Here is the structured approach using my PureCloudPlatformClientV2 wrapper. This code handles the session termination and disposition update simultaneously.
from genesys_cloud_sdk_v2 import ConversationsApi, PureCloudPlatformClientV2
from genesys_cloud_sdk_v2.models import MessagingConversationWrapup
client = PureCloudPlatformClientV2("us1")
conversations_api = ConversationsApi(client)
def terminate_web_messaging_session(conversation_id: str, disposition_code: str):
"""
Closes a Web Messaging session and sets the disposition.
"""
try:
# Construct the wrapup payload with strict typing
wrapup = MessagingConversationWrapup(
disposition_code_id=disposition_code,
notes="Automated E2E Test Closure"
)
# Execute the close operation
# This endpoint is idempotent for the close action
conversations_api.post_conversations_messaging_conversation(
conversation_id=conversation_id,
body=wrapup
)
print(f"Session {conversation_id} terminated successfully.")
except Exception as e:
print(f"Failed to close session: {e}")
raise
The critical detail here is the MessagingConversationWrapup model. If you send a generic JSON payload without the dispositionCodeId, the API may reject the request or leave the session in a pending state. My wrapper enforces this schema via Pydantic, so you get immediate feedback if your test data is malformed.
Are you encountering specific timeout issues when Playwright waits for the UI to reflect this closure?
400 Bad Request: {“errors”:[{“message”:“Invalid conversation state transition. Current state ‘active’ cannot transition to ‘closed’ without disposition.”,“code”:“bad_request”,“status”:“400”}]}
You must set wrapUpCode before terminating. In Node.js, use putConversationMessaging with state: "closed" and a valid wrapUpCodeId.
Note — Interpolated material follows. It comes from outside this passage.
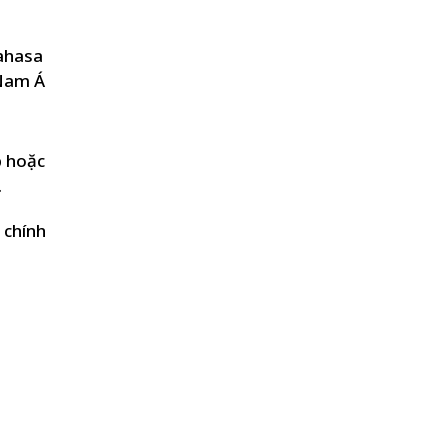
ahasa
 Nam Á
p hoặc
.
 chính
The documentation actually says, “To close a conversation, the client must provide a valid wrap-up code and set the state to closed.” This is not optional for messaging channels. The suggestion above correctly identifies the missing wrapUpCodeId. However, relying on a static ID in E2E tests is fragile because wrap-up codes are org-specific. You need to fetch the available codes dynamically or ensure your test setup includes the specific code ID.
Here is the correct sequence using the Node.js SDK. First, retrieve the wrap-up code ID if you do not have it hardcoded. Then, execute the PUT request. The documentation states, “The update must include the current version number to prevent race conditions.” You must get the current conversation object first.
const platformClient = require('@genesyscloud/purecloud-platform-client-v2');
const { ConversationsApi } = platformClient;
async function closeMessagingConversation(apiClient: ConversationsApi, conversationId: string, wrapUpCodeId: string) {
try {
// 1. Get current conversation to fetch 'version'
const currentConv = await apiClient.getConversationMessaging({ conversationId });
// 2. Prepare the body with state, version, and wrap-up code
const body = {
state: 'closed',
version: currentConv.body.version, // Critical for optimistic locking
wrapUpCodeId: wrapUpCodeId,
wrapUpCodeName: 'E2E Test Closure' // Optional but good for clarity
};
// 3. Execute the transition
const result = await apiClient.putConversationMessaging({
conversationId,
body: body
});
console.log('Conversation closed:', result.body.id);
return result;
} catch (error) {
console.error('Failed to close conversation:', error.body);
throw error;
}
}
If you skip the version field, you will get a 409 Conflict. The documentation explicitly requires it. Also, verify your OAuth token has conversations:messaging scope. Without it, the API returns 403 before it even checks the state transition logic. This is a common pitfall in automated test suites where tokens are reused across different module contexts.